> **EXERCISE BRIEF**
Go through the material below and return each line with the string "PROVIDING" in it.

> **EXCERPTED RECORDS**
* * * * * * * * *

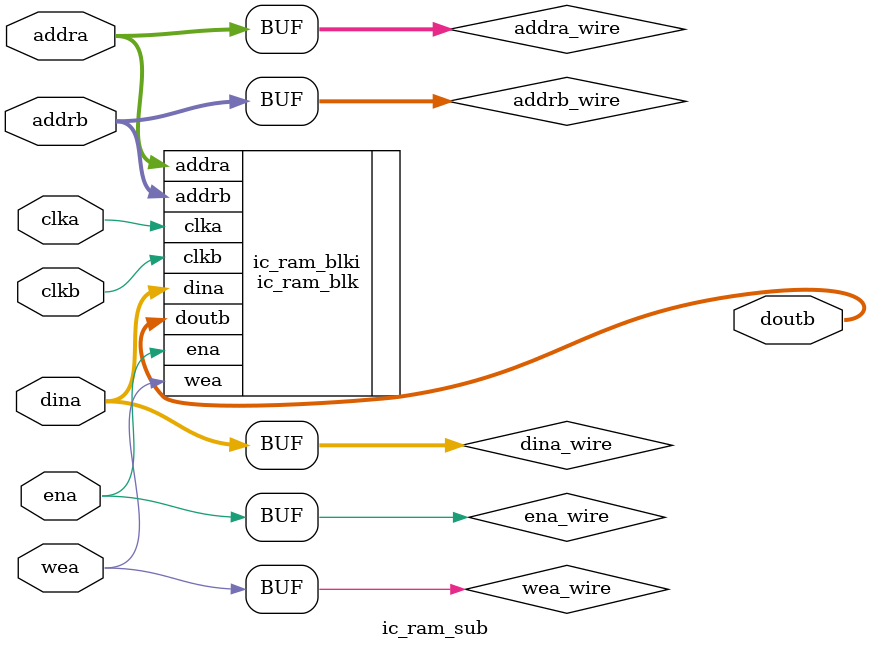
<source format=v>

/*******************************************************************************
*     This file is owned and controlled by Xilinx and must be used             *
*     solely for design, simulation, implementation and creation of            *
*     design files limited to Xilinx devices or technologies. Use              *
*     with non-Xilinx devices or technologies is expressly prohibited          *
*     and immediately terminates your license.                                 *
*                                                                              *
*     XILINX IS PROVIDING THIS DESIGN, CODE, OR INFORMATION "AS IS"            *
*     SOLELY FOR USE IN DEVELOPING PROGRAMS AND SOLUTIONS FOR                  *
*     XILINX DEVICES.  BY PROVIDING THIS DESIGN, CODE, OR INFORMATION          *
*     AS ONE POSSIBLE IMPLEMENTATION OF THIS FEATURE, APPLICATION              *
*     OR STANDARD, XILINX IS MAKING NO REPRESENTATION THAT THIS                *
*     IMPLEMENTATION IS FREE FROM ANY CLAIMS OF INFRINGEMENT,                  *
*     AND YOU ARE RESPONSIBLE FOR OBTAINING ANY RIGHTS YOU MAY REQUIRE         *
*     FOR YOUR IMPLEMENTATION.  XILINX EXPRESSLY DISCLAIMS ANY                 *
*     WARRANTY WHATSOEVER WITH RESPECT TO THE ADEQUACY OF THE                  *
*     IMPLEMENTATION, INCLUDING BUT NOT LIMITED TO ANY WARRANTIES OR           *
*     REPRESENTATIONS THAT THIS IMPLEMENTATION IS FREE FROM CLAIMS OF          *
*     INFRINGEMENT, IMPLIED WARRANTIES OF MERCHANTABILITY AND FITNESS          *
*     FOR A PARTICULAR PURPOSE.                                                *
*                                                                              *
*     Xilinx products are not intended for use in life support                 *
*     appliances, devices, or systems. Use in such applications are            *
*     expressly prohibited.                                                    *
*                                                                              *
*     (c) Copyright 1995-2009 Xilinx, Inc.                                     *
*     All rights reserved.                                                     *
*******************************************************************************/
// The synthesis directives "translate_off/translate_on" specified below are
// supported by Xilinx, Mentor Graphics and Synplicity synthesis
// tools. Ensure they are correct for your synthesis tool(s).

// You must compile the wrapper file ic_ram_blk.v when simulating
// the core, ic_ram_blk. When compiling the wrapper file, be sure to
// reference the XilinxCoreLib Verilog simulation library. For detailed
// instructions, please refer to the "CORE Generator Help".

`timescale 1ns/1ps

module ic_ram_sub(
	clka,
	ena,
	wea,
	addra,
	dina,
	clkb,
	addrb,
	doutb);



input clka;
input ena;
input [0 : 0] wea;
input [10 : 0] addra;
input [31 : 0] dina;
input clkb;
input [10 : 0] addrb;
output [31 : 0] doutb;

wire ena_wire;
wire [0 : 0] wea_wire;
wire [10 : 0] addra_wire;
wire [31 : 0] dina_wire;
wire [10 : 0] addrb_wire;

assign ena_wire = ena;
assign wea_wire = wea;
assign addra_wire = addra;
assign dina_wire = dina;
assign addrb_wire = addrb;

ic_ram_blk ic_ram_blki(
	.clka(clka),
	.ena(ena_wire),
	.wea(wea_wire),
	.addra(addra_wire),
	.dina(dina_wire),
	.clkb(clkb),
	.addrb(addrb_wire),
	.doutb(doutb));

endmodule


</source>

* * * * * * * * *

> **REPLY TO THE EXERCISE**
*     XILINX IS PROVIDING THIS DESIGN, CODE, OR INFORMATION "AS IS"            *
*     XILINX DEVICES.  BY PROVIDING THIS DESIGN, CODE, OR INFORMATION          *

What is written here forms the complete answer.